17. Use of this Site by Minors

This Site is not directed to individuals under the age of eighteen (18), and we request that these individuals do not provide Personal Data through this Site. We do not knowingly solicit data from or market to children under 18 years of age. By using the Services, you represent that you are at least 18 or that you are the parent or guardian of such a minor and consent to such minor dependent’s use of the Services. If we learn that personal information from users less than 18 years of age has been collected, we will deactivate the account and take reasonable measures to promptly delete such data from our records.

18. Privacy Notice revisions

We may update this privacy notice from time to time.
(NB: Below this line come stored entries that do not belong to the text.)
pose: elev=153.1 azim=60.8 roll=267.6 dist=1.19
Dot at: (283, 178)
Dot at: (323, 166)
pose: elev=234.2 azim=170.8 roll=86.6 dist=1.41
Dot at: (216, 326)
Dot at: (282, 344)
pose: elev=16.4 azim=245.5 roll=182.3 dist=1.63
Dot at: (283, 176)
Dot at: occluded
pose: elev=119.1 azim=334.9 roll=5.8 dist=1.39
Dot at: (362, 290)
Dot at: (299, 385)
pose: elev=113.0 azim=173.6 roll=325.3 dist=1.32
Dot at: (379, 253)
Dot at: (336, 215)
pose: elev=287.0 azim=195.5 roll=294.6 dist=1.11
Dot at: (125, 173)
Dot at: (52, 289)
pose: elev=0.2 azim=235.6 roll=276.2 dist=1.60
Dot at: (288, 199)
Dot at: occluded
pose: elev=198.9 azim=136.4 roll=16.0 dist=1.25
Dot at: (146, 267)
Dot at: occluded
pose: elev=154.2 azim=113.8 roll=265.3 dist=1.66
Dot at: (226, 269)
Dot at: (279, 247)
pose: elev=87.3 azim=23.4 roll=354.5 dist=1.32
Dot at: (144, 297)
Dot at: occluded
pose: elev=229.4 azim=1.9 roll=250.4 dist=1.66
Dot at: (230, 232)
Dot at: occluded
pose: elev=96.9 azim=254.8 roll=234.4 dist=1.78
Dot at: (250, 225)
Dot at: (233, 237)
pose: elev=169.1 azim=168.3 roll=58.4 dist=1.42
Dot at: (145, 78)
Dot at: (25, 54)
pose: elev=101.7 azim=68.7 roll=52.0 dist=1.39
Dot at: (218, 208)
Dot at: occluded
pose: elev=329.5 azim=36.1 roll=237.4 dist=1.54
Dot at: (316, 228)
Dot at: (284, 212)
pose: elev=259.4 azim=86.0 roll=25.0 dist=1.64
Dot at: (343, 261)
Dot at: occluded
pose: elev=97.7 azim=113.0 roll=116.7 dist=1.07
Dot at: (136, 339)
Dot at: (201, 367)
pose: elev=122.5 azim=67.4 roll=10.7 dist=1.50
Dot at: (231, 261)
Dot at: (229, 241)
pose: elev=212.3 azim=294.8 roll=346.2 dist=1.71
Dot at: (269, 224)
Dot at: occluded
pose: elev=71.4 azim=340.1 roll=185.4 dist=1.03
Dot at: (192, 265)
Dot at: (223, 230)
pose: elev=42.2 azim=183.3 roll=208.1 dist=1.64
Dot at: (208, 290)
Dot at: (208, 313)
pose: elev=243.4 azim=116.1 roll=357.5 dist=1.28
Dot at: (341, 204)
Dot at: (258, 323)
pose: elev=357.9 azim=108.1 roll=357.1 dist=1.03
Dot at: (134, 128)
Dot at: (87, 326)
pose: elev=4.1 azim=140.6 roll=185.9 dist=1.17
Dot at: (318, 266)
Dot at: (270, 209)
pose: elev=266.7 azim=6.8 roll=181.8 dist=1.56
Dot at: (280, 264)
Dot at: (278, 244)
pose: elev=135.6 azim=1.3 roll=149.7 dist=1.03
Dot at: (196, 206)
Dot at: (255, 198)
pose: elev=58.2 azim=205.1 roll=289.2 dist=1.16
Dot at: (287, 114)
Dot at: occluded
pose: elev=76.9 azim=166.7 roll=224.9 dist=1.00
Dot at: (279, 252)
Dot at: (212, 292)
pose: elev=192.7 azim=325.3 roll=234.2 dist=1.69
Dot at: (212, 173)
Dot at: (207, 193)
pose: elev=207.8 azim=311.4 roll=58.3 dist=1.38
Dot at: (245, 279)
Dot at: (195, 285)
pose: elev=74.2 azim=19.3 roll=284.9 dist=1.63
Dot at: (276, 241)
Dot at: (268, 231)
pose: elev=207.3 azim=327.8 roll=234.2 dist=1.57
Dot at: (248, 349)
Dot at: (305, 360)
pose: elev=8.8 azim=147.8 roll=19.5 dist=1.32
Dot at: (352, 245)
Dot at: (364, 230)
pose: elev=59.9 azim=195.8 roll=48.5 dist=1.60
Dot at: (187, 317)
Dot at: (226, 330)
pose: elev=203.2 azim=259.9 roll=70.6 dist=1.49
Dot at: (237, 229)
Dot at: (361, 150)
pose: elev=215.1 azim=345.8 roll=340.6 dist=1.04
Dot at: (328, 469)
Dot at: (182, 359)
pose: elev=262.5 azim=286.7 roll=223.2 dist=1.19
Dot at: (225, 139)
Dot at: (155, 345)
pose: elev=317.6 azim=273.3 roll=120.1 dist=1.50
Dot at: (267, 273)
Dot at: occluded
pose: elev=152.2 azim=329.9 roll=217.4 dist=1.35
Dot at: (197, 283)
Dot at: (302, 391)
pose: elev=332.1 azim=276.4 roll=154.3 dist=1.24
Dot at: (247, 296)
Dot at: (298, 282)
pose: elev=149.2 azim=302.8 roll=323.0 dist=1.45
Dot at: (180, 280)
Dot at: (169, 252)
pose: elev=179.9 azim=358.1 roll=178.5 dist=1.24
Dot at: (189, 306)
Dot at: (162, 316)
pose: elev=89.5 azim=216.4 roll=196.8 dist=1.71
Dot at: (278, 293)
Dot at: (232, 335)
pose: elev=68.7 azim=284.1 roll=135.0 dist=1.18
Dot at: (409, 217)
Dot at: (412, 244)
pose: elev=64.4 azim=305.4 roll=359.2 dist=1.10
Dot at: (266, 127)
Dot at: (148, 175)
The updated version will be indicated by an updated “Last Update” date and the updated version will be effective as soon as it is accessible. If we make material changes to this privacy notice, we may notify you either by prominently posting a notice of such changes or by directly sending you a notification. We encourage you to review this privacy notice frequently to be informed of how we are protecting your information.

19. Applicable Privacy Laws

This notice is defined and adopted to the best of our efforts to comply with the privacy and electronic communication laws but not limited to EU GDPR, UK GDPR, CCPA, PIPL, FADP, BDSG, India’s DPDPA and Information Technology Act 2000 and amendment act 2008 and other relevant applicable laws wherever Acuity operates from.